(Items in a dataset)

▼

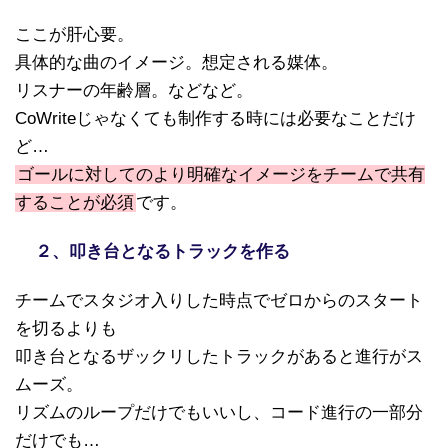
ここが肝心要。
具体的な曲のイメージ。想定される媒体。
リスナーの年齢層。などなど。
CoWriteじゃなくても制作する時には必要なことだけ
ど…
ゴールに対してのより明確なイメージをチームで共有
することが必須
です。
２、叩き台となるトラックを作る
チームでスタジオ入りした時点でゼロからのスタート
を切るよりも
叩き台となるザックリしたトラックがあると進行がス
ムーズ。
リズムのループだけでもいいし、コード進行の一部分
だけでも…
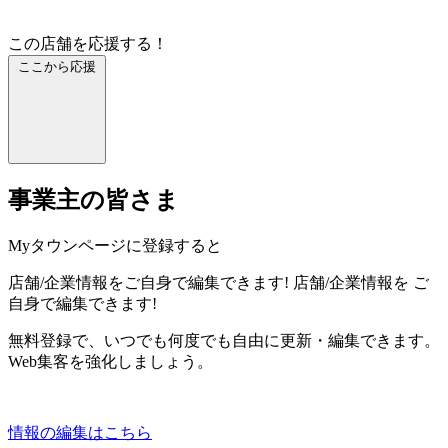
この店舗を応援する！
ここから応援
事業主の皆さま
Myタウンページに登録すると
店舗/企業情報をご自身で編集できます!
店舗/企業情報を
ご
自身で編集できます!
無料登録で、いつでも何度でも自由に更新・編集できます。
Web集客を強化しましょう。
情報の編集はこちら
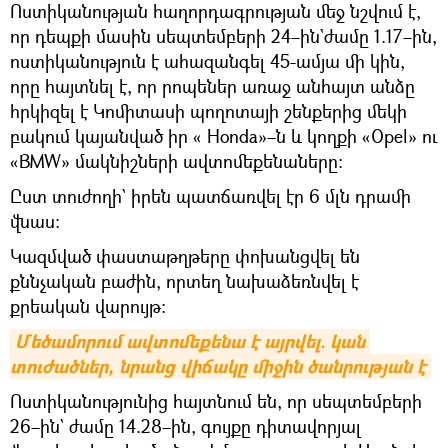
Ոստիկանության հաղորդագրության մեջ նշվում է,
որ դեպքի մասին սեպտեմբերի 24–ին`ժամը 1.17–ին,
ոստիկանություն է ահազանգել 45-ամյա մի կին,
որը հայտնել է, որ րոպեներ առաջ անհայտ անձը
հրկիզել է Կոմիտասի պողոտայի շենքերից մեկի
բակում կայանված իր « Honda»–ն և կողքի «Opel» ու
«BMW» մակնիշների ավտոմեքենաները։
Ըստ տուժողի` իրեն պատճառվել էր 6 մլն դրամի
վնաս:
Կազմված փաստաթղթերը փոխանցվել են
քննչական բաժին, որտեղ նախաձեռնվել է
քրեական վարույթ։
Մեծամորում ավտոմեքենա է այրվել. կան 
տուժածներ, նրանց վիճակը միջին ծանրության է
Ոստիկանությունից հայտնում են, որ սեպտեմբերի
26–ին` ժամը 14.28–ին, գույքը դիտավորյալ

▲
▼

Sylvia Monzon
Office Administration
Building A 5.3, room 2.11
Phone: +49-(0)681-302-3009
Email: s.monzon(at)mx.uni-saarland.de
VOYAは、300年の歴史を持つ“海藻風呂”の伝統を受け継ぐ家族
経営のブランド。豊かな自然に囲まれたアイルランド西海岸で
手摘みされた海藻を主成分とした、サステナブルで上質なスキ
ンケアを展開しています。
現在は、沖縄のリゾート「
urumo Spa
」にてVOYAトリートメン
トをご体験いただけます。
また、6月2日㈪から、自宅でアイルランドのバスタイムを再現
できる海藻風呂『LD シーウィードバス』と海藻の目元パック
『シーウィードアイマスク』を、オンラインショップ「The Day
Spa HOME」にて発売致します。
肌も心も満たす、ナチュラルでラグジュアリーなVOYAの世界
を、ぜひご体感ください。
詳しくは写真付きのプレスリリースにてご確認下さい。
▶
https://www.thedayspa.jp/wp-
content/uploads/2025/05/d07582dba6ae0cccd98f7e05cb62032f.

▲
▼

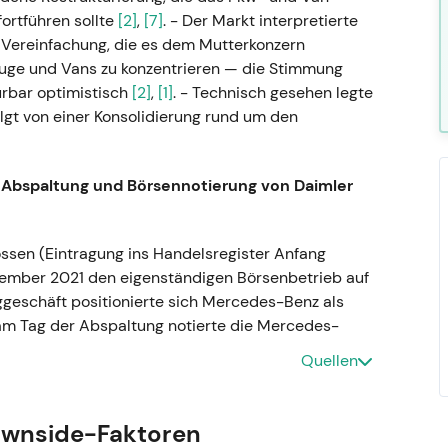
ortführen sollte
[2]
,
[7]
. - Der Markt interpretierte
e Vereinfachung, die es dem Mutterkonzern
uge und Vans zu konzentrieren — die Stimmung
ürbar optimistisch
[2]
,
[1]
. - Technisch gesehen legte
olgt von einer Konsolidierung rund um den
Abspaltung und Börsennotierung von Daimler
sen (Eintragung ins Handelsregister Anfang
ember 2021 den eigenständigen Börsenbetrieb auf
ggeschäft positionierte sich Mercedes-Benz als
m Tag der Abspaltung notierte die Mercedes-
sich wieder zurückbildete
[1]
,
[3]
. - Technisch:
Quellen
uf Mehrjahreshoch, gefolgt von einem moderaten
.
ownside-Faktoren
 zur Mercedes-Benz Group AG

▲

| To do |
Pick out each of the lines above that contains the word "ժամը", treating uppercase and lowercase as different.

| Exercise output |
որ դեպքի մասին սեպտեմբերի 24–ին`ժամը 1.17–ին,
26–ին` ժամը 14.28–ին, գույքը դիտավորյալ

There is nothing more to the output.